Welcome To Insanity.

I see dead flowers in the yard.
Monday, Aug. 06, 2012 6:23 PM

What am I even doing with my life? I've had little to no accomplishments ever since I became an adult. Literally the only thing I've ever achieved is President's Honor Roll and that's only because it isn't hard to do.
I've got two weeks off of school till Fall term starts and I'm scared to death of all this free time. I'm still working the same hours, so I've got Monday-Thursday free of nothing to do. Usually I don't have a free day and I prefer it that way no matter how much I bitch about wanting a day off.
Having a day off means me sitting in my room all day long in my pajamas changing off from reading fanfiction, real books, and being on the computer and listening to music. After awhile I eventually tire of those activities which leaves me to do nothing but lie in bed and think about how much my life sucks and how much my life is going to continue to suck because I'm going nowhere-and working my ass off to get there, I might add.

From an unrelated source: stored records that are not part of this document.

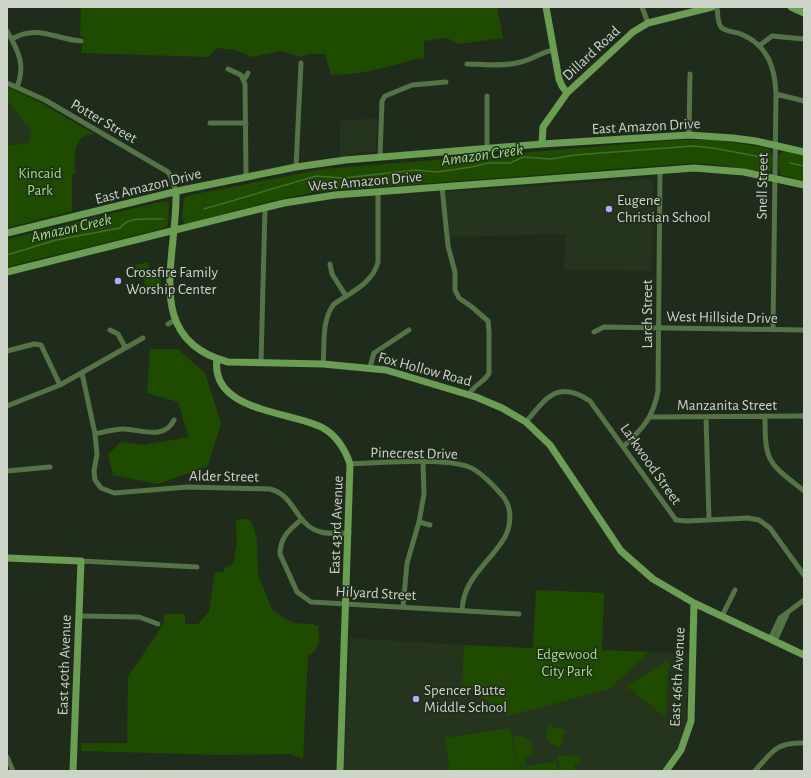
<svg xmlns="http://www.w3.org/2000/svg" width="811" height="778" font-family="'Alegreya Sans',sans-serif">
<rect width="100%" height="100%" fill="#202c1b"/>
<path fill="#24341d" d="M7,101L32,130L30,141L27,143L7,146Z
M377,118L376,151L340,156V121Z
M651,178L653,179L652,271L564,270L565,234L449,237L445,192Z
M350,638L464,645L462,683L610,689L649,652L689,653L686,725L676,751L660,771H344Z"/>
<path fill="#1f4b00" d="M81,7H497L503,38L459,44L447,38L424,41V58C411,59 400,64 387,67C369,72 349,75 331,75L325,54H310L300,57L282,51L252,57L236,50L217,48L208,57L81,53L84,36H80Z
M7,87L41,103L96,135C72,131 75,157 75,173L72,174V211L7,228V146L27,143L30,141L31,130L7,101Z
M677,140H717L769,148L772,157L771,170L767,172L720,165L694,163L315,192L268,202L185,224L182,218L184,198L190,195L324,169Z
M784,151L804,156V181L781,175L778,165L779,155Z
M164,201L168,202L169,205L168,225L164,228L7,267V239Z
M148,262L149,268L137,271L135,265Z
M161,271V290L147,291L142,275Z
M150,349H178L205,373L221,423L208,466L158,484L113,475L108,454L121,442L143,445L189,437L178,402L147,393Z
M239,519H247L251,522L253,526L257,539L258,574L272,610L293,623L312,624L318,626C321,638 319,650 308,656L303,759L291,754L222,755L81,751V743H127L128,677L164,623V614H185V624H198L209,612L215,572H223L224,568L233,564L237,543L236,521Z
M536,590L604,593L602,650L649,652L610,689L508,716L462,683L464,645L533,648Z
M667,661L671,666L668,669L666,717L635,694V690L627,689L626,687Z
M548,725L565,730L560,747L552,744L546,739Z
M510,728L517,768L556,761L558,771H450L445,738Z
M521,736L531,741L533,756L525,757L526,765L517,767L513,737Z
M557,755L580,757V764H575L574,771H560Z"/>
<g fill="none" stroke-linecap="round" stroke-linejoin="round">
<path stroke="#426f2b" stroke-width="1.5" d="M790,163L804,166
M204,209L316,176L343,178L416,170L437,172L472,167L488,163H510L523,157L551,159L575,155L693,146L713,148L767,158
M7,255L56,240L120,228C129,215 149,220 163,219"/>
<path stroke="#547346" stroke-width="5" d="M642,7L648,23
M717,7C718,13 717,24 722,28C728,32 737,32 743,35C768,46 775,68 776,94L773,330
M7,31C18,50 26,65 17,87
M12,39C37,24 55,39 81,41
M759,46L772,36L804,39
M467,64C484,64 504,67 521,62C533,59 541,52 554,50
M228,69L241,75L245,84L246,177
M244,80L248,73
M7,83L45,100L168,172L172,179L176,192
M776,94L804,101
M487,96V153
M210,123H246
M689,135L690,74
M380,157L382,101L385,96L412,85L446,82
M296,167L301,63
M442,187L448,246L455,272V290L459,298L472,307L488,321L489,332V373C486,381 475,384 469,394
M330,264L332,274L346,296
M168,324L175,320
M110,330L118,334L125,347
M594,332L604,327L804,330
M7,351L34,344L41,345L60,385
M261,362L265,208
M323,364C325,344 321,321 334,304C350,293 373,283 378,262V192
M370,367L374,353L409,330
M82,373L95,434L97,454L94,471L95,480L101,488L114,493L188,487L270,489C294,495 295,521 315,530C325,535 338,533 349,533
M7,406L60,385L143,338
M765,416C765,464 768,462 804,491
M650,417L804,416
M706,417L709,520
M526,422C546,398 558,379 590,401L676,520L687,521L748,518L759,520L770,528L804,575
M95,434C104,432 114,429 123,429C140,429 164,441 174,420
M624,446C643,428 653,418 658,391L660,170
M423,462L424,494L419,522L430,525
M350,464C380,463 442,457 469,467C480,471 493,485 501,494C512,505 512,523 505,537C489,564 463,578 462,611
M7,471L50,467
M302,519C290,529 280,537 280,554L297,592L311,602L519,614
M81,561L197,567
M403,607L407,563L419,522
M80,616L139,617L158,624
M722,616L735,590
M770,639L780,618L804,600
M775,641L788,612
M7,757L13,771
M755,771C772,752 776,742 804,743"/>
<path stroke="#6b9d54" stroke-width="7" d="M546,7L559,79L562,86L567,93
M791,7L804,13
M542,144L543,127L567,93L633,32L648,23L712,7
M176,192C178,256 141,339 228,362L323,364L386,370L476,397L502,408L526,422L550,445L621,551L653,579L694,603L804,655
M7,233L182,190L296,167L345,160L542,144L689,135L733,138L756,141L804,152
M7,272L284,203L335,195L694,168L744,172L804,185
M217,359C210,412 291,411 323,428C337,436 345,449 350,464L340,771
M7,558L81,561L73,771
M666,771L681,750L691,721L694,603"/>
</g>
<g fill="#b2adf9" stroke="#202c1b" stroke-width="1.5">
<circle cx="609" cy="209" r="4"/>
<circle cx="118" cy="281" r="4"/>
<circle cx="416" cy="699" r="4"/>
</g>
<g text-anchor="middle" stroke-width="3" stroke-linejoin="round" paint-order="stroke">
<g font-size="15" fill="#cdd5c9" stroke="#202c1b">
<text transform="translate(591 53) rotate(-43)" y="5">Dillard Road</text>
<text transform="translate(104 121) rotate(30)" y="5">Potter Street</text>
<text transform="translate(646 126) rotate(-3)" y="5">East Amazon Drive</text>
<text transform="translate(365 181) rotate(-5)" y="5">West Amazon Drive</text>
<text transform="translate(148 186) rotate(-14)" y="5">East Amazon Drive</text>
<text transform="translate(762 186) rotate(-89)" y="5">Snell Street</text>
<text transform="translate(647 314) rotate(-90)" y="5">Larch Street</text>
<text transform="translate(722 317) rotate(1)" y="5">West Hillside Drive</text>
<text transform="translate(425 369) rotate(15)" y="5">Fox Hollow Road</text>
<text x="727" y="410">Manzanita Street</text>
<text transform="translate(414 453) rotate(1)" y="5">Pinecrest Drive</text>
<text transform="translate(651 464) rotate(55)" y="5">Larkwood Street</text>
<text transform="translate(224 476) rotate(1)" y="5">Alder Street</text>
<text transform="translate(336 525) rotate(-88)" y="5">East 43rd Avenue</text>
<text transform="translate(376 593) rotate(3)" y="5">Hilyard Street</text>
<text transform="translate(64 665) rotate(-88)" y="5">East 40th Avenue</text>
<text transform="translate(677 677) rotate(-87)" y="5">East 46th Avenue</text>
</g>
<g font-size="15" fill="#9fe082" stroke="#202c1b">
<text x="40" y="178">Kincaid<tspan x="40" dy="17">Park</tspan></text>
<text x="567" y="659">Edgewood<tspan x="567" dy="17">City Park</tspan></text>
</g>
<g font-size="15" fill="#cdd5c9" stroke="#202c1b" text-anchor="start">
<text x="617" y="205">Eugene<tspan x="617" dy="17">Christian School</tspan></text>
<text x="126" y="277">Crossfire Family<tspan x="126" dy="17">Worship Center</tspan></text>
<text x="424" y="695">Spencer Butte<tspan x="424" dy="17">Middle School</tspan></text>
</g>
<g font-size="16" font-style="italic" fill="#9ee081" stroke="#202c1b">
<text transform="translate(482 154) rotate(-8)" y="6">Amazon Creek</text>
<text transform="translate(71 227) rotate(-13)" y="6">Amazon Creek</text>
</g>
</g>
<rect width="811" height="778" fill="none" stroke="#cdd5c9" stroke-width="16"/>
</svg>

I wish there was something that wasn't habit forming that I could do for my anxiety but it's just not in the cards apparently. Everyone says to go to therapy but there's no way in hell a poor, collegiate human like myself could afford the $50 co-pay every session.
I'll just sit here and constantly think about how my life could end, how I could end others' lives, and wish to holy hell that I could get back to normal.
If I ever was normal. Which I doubt, because I'm weird as fuck. And I don't mean weird in the derogatory term that "cool" kids use to put other kids down. I simply mean that I've never been like the others.
I've always stood out at the fact that I am absolutely different.
Or maybe that's just the hipster in me finding its way out. Holy hell.